彼に会って、抱きしめて、きっと帰ってくると。貴方の傍に戻ってきましょうと。貴方が必要としてくれるなら――。

晴れない表情は徐々に滲んでいき、とうとう綺麗な雫に濡れた。静かに落ちるその雫は、何よりも雄弁に彼の心境を語った。

今際の別れにはしたくなかった。またどうにかして戻るのだと強く思った。男は唇を噛む。

真っ直ぐな想いは一個人としてのものだった。何時からかそれほどまでに強く想うようになっていた。

軽々しく行動できないことは互いに重々承知のこと。衝動と焦燥を、ひっそりと押さえ込む。

下手に動けば何もかもが台無しになる。ふたりだけの問題では、もちろん片付けられない。それこそ、愚行だ。

理性を働かせ、理想的な展開になるよう事を運ぶにはどうするべきかと、汽車の中で男の頭は既に回り始めている。

心からの誠実を捧げたいと思った。あの孤独な王子様の傍に居たいと思った。大切な存在として。

夢想するのは幸せな風景。自分と彼と、あの子供たちとが、呑気にお茶会なんぞをしているような、そんな風景が。

立ち別れ

顔を見ればわかるよと何でもない顔で言われたときは、言い逃れができないくらい完璧にカンニングがバレた学生のような顔をしていたと思う。

許されない恋をした。叶うはずのない恋をした。落ちてはいけない相手に恋をした。だから誰にも何も言わずに墓の向こうまで持っていこうと思っていたのに。あっさりと、それも厄介な相手に、バレてしまった。否。厄介な相手だからこそバレてしまったのだろう。

「安心してよ。流石にそこまで――兎や角言うつもりはないからね」

目を細めて口角を上げる、その表情は普段浮かべているものよりも人間らしく、柔らかく見えて、背中がむず痒くなった。

「ただ、そうだね。忘れてくれるなよ。誰が誰にそういう気持ちを抱いたのか」

「あぁ――。あぁ、わかってる。わかってるよ」

細められた青の碧眼は似合わないくらい穏やかな光を湛えていて、同じ道を辿ったのだと、辿っているのだと言っているようで、気の利いた冗談のひとつも飛ばせなかった。

あの旧友にバレたのは事故だ。アレは昔からひとの機微を目聡く見抜いた。

ひとり報われぬ想いを抱え、焦げる胸に眉を寄せても日常は変わらずに過ぎていった。代わり映えのない毎日が賑やかに穏やかに過ぎていく。
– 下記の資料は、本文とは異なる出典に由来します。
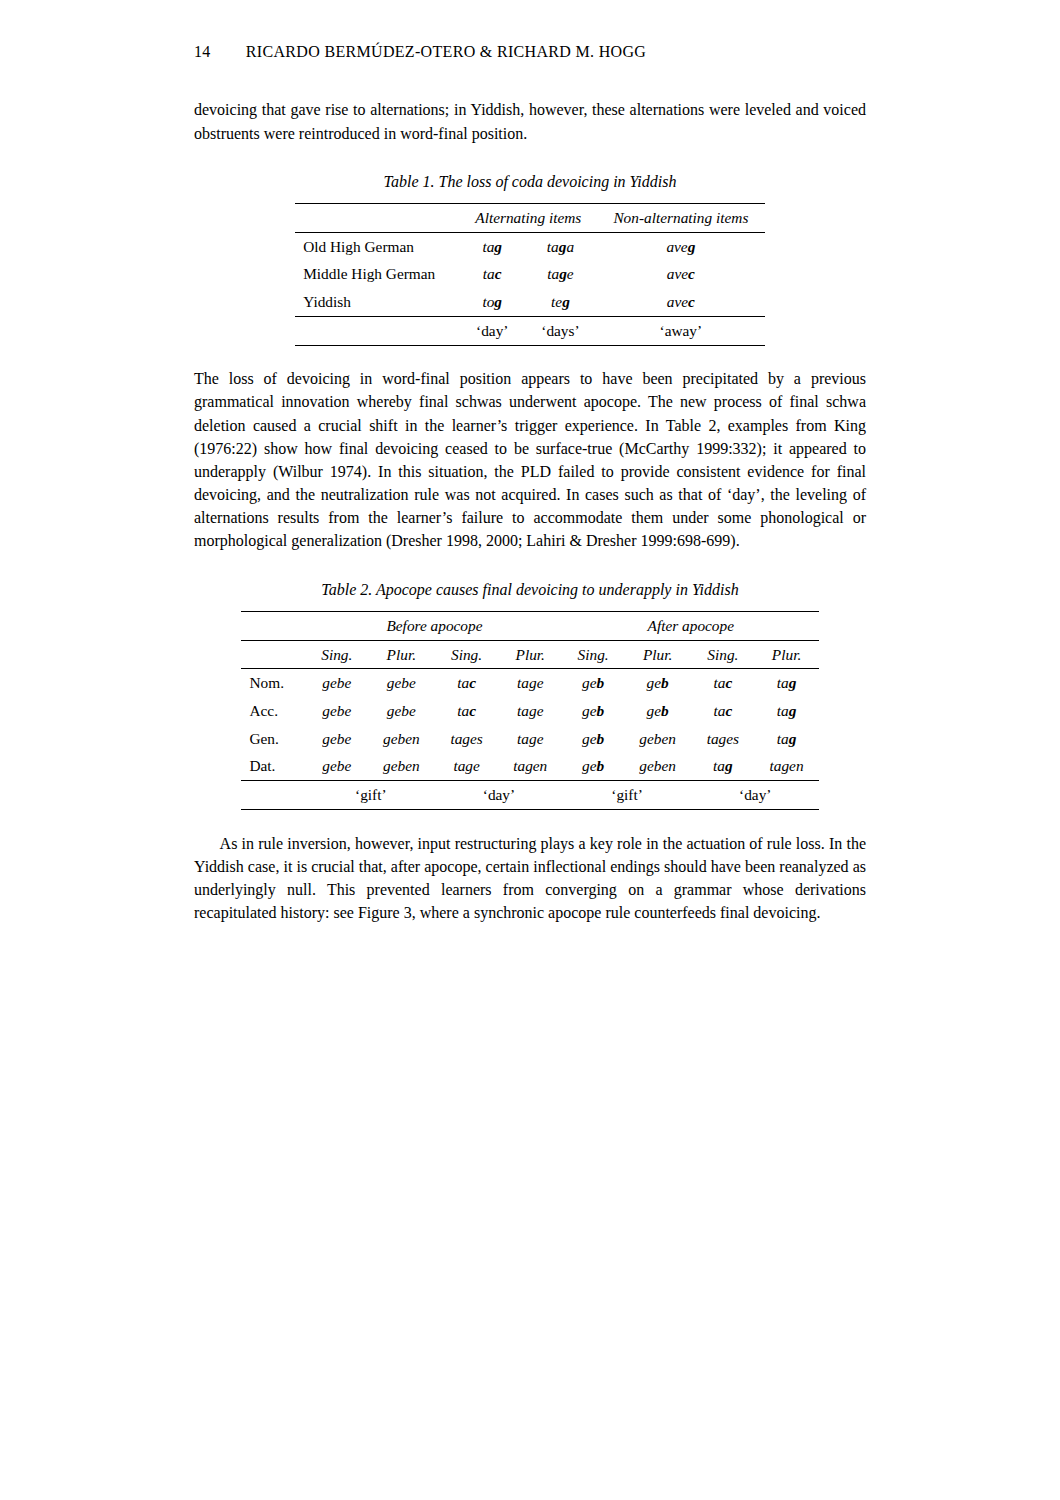14 RICARDO BERMÚDEZ-OTERO & RICHARD M. HOGG
devoicing that gave rise to alternations; in Yiddish, however, these alternations were leveled and voiced obstruents were reintroduced in word-final position.
Table 1. The loss of coda devoicing in Yiddish
| | Alternating items | Non-alternating items |
| --- | --- | --- |
| Old High German | ta g | ta g a | ave g |
| Middle High German | ta c | ta g e | ave c |
| Yiddish | to g | te g | ave c |
| | ‘day’ | ‘days’ | ‘away’ |
The loss of devoicing in word-final position appears to have been precipitated by a previous grammatical innovation whereby final schwas underwent apocope. The new process of final schwa deletion caused a crucial shift in the learner’s trigger experience. In Table 2, examples from King (1976:22) show how final devoicing ceased to be surface-true (McCarthy 1999:332); it appeared to underapply (Wilbur 1974). In this situation, the PLD failed to provide consistent evidence for final devoicing, and the neutralization rule was not acquired. In cases such as that of ‘day’, the leveling of alternations results from the learner’s failure to accommodate them under some phonological or morphological generalization (Dresher 1998, 2000; Lahiri & Dresher 1999:698-699).
Table 2. Apocope causes final devoicing to underapply in Yiddish
| | Before apocope | After apocope |
| | Sing. | Plur. | Sing. | Plur. | Sing. | Plur. | Sing. | Plur. |
| Nom. | gebe | gebe | ta c | tage | ge b | ge b | ta c | ta g |
| Acc. | gebe | gebe | ta c | tage | ge b | ge b | ta c | ta g |
| Gen. | gebe | geben | tages | tage | ge b | geben | tages | ta g |
| Dat. | gebe | geben | tage | tagen | ge b | geben | ta g | tagen |
| | ‘gift’ | ‘day’ | ‘gift’ | ‘day’ |
As in rule inversion, however, input restructuring plays a key role in the actuation of rule loss. In the Yiddish case, it is crucial that, after apocope, certain inflectional endings should have been reanalyzed as underlyingly null. This prevented learners from converging on a grammar whose derivations recapitulated history: see Figure 3, where a synchronic apocope rule counterfeeds final devoicing.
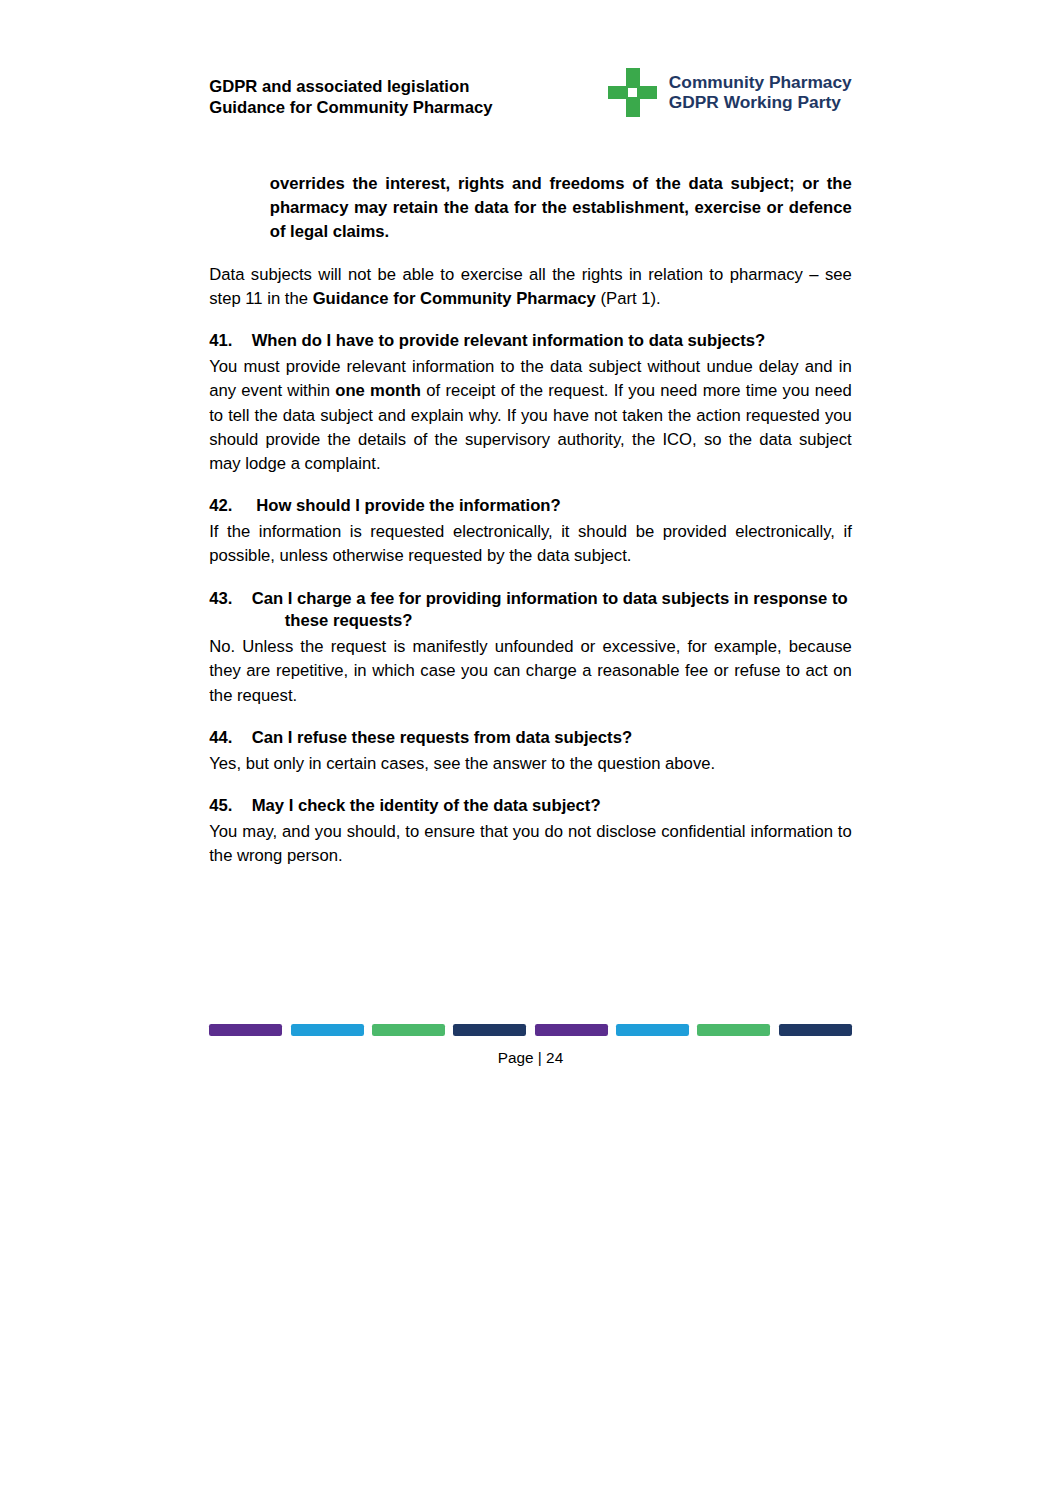GDPR and associated legislation
Guidance for Community Pharmacy
Community Pharmacy GDPR Working Party
overrides the interest, rights and freedoms of the data subject; or the pharmacy may retain the data for the establishment, exercise or defence of legal claims.
Data subjects will not be able to exercise all the rights in relation to pharmacy – see step 11 in the Guidance for Community Pharmacy (Part 1).
41. When do I have to provide relevant information to data subjects?
You must provide relevant information to the data subject without undue delay and in any event within one month of receipt of the request. If you need more time you need to tell the data subject and explain why. If you have not taken the action requested you should provide the details of the supervisory authority, the ICO, so the data subject may lodge a complaint.
42. How should I provide the information?
If the information is requested electronically, it should be provided electronically, if possible, unless otherwise requested by the data subject.
43. Can I charge a fee for providing information to data subjects in response to these requests?
No. Unless the request is manifestly unfounded or excessive, for example, because they are repetitive, in which case you can charge a reasonable fee or refuse to act on the request.
44. Can I refuse these requests from data subjects?
Yes, but only in certain cases, see the answer to the question above.
45. May I check the identity of the data subject?
You may, and you should, to ensure that you do not disclose confidential information to the wrong person.
Page | 24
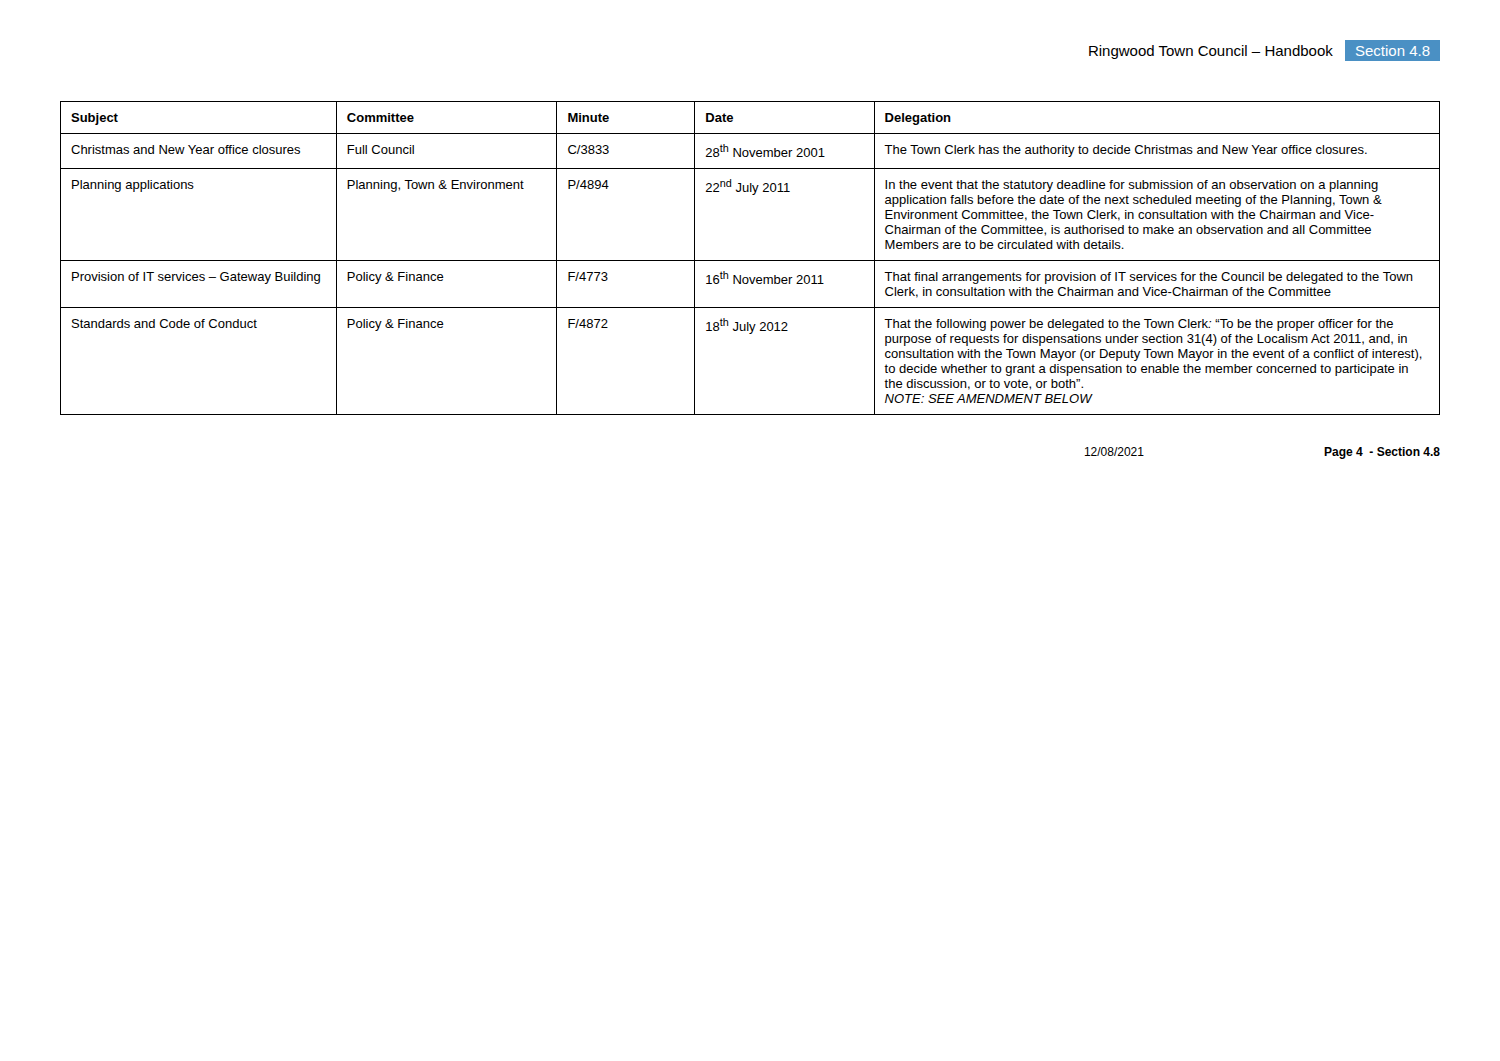Ringwood Town Council – Handbook Section 4.8
| Subject | Committee | Minute | Date | Delegation |
| --- | --- | --- | --- | --- |
| Christmas and New Year office closures | Full Council | C/3833 | 28 th November 2001 | The Town Clerk has the authority to decide Christmas and New Year office closures. |
| Planning applications | Planning, Town & Environment | P/4894 | 22 nd July 2011 | In the event that the statutory deadline for submission of an observation on a planning application falls before the date of the next scheduled meeting of the Planning, Town & Environment Committee, the Town Clerk, in consultation with the Chairman and Vice-Chairman of the Committee, is authorised to make an observation and all Committee Members are to be circulated with details. |
| Provision of IT services – Gateway Building | Policy & Finance | F/4773 | 16 th November 2011 | That final arrangements for provision of IT services for the Council be delegated to the Town Clerk, in consultation with the Chairman and Vice-Chairman of the Committee |
| Standards and Code of Conduct | Policy & Finance | F/4872 | 18 th July 2012 | That the following power be delegated to the Town Clerk : “To be the proper officer for the purpose of requests for dispensations under section 31(4) of the Localism Act 2011, and, in consultation with the Town Mayor (or Deputy Town Mayor in the event of a conflict of interest), to decide whether to grant a dispensation to enable the member concerned to participate in the discussion, or to vote, or both”. NOTE: SEE AMENDMENT BELOW |
12/08/2021 Page 4 - Section 4.8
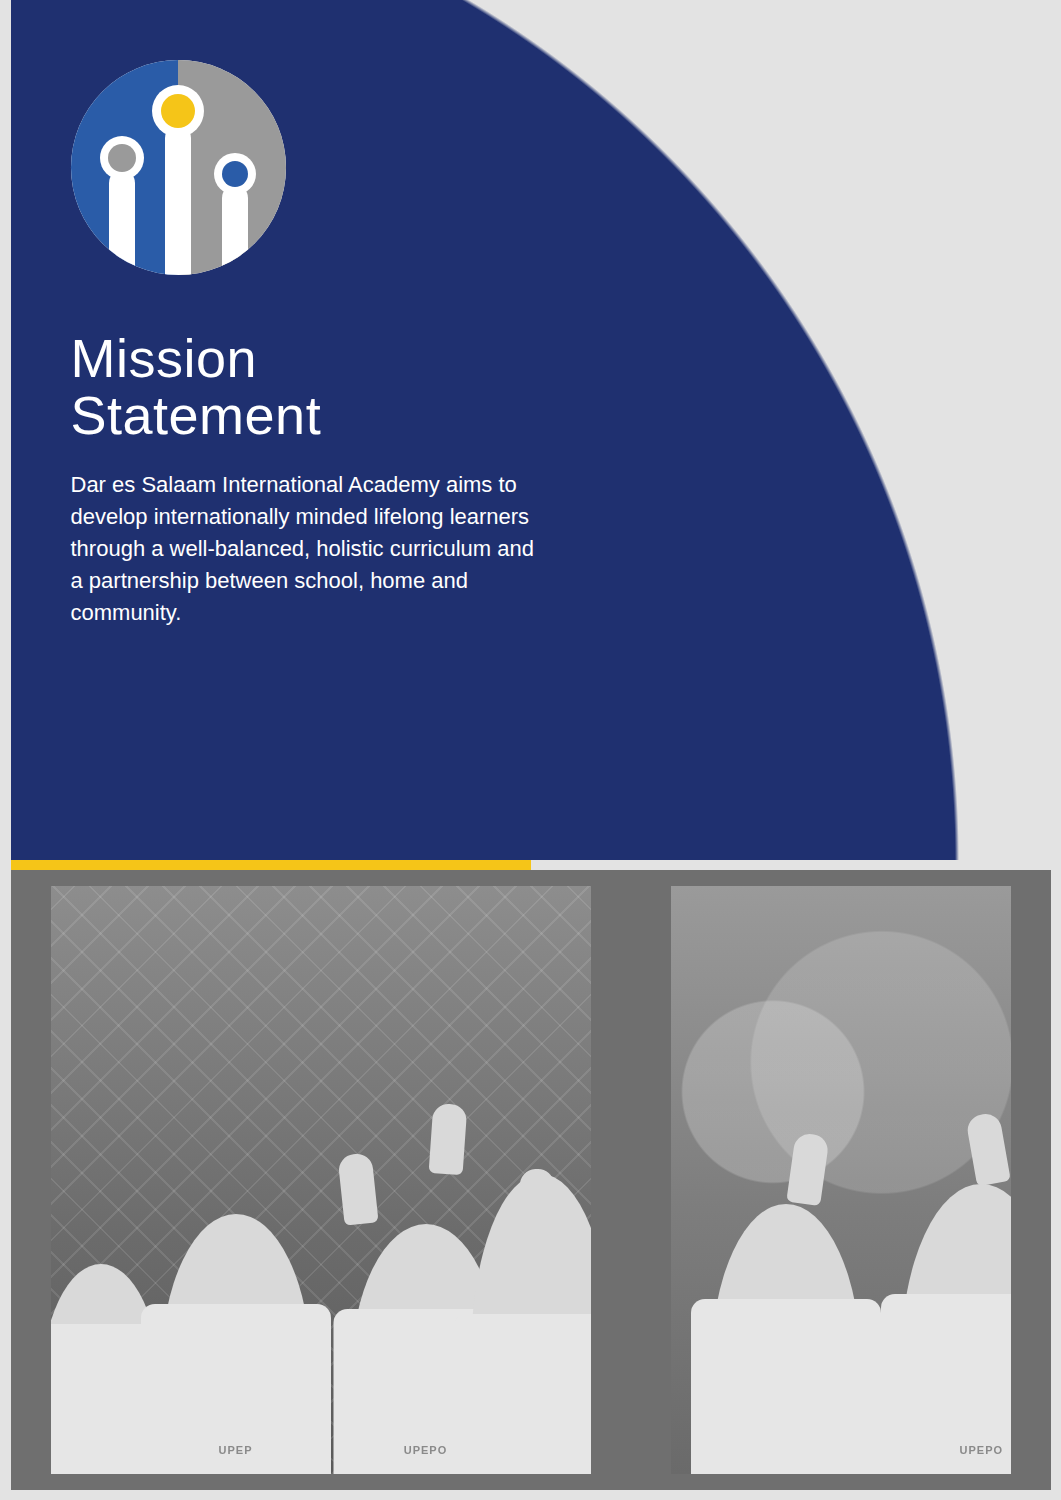Mission
Statement
Dar es Salaam International Academy aims to develop internationally minded lifelong learners through a well-balanced, holistic curriculum and a partnership between school, home and community.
覚悟はしていたはずなのに、ジリジリと痛みは増していく。溜め息が増えましたね、と生徒に言われる程度には耐えられなくなっているらしい。わらってしまう。

銀と菫の気高い色彩を知らず探してしまうのも、追ってしまうのも、その証拠だろう。

相手だけが、気付かない。

周囲には隠しているのだから、気付かれないのは当たり前だ。恋して周りに察せられるなんて、年頃の乙女でもあるまいし。ポーカーフェイスや心にもない表情を浮かべることは、得意だと思っている。自室以外ではいつもの表情を崩さないように心がけている。

それでも無意識に動くからだは止めようがなかった。小さな変化であったことが、救いだろうか。

そして今日も男はひとり部屋で彼の人を想う。

あぁ、やはり自分は、後戻りなんてできないほど、あのひとに恋をしている。